Le chronogramme initial était pourtant présenté comme ferme, annonçant régularisation massive en février, reliquat en mars. Ce calendrier devait servir de levier pour désamorcer la grève portée par la plateforme SOS Éducation et sécuriser la reprise des cours. En inversant les chiffres, 20 en février, 148 en mars, l’exécutif modifie substantiellement l’engagement pris. Techniquement défendable, politiquement risqué.
L’argument des “soucis techniques” et du “temps matériel insuffisant” pose une question de gouvernance administrative. Comment un processus de mise en solde concernant à peine 148 agents peut-il se heurter à un blocage de dernière minute, alors même qu’il avait été annoncé publiquement ? Ce décalage interroge la capacité d’anticipation et la fiabilité des engagements gouvernementaux, surtout dans un secteur aussi sensible que l’éducation.

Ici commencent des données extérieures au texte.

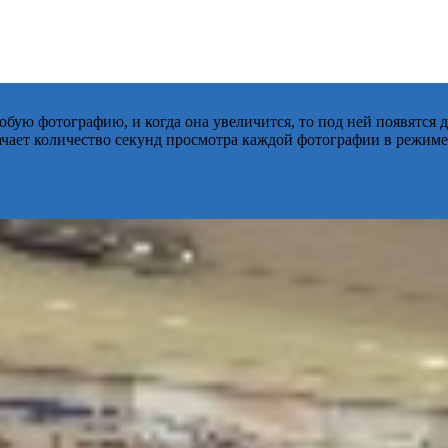
бую фотографию, и когда она увеличится, то под ней появятся
начает количество секунд просмотра каждой фотографии в режиме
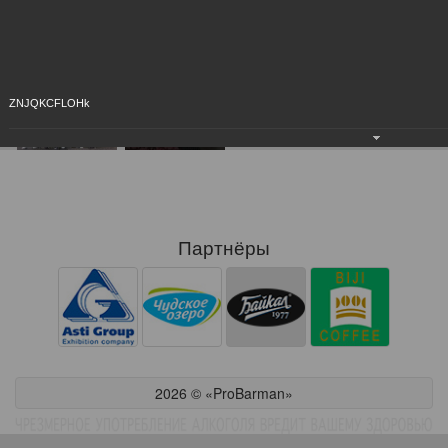
ZNJQKCFLOHk
Партнёры
2026 © «ProBarman»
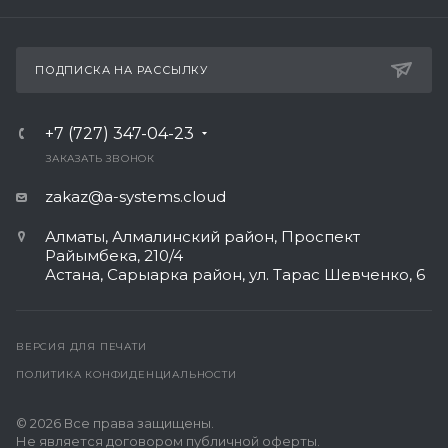
ПОДПИСКА НА РАССЫЛКУ
+7 (727) 347-04-23
ЗАКАЗАТЬ ЗВОНОК
zakaz@a-systems.cloud
Алматы, ​Алмалинский район, Проспект
Райымбека, 210/4
Астана, Сарыарка район, ул. Тарас Шевченко, 6​
ВЕРСИЯ ДЛЯ ПЕЧАТИ
ПОЛИТИКА КОНФИДЕНЦИАЛЬНОСТИ
© 2026 Все права защищены.
Не является договором публичной оферты.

Au-delà des chiffres, c’est la crédibilité de la parole publique qui est en jeu. De nombreux enseignants avaient suspendu leur mouvement, misant sur le respect des engagements. Ce revirement, même temporaire, installe un doute. Premier accroc d’un processus de sortie de crise encore fragile, cet épisode pourrait peser lourd si mars ne confirme pas, cette fois sans détour, la mise en solde effective des 148 enseignants annoncés.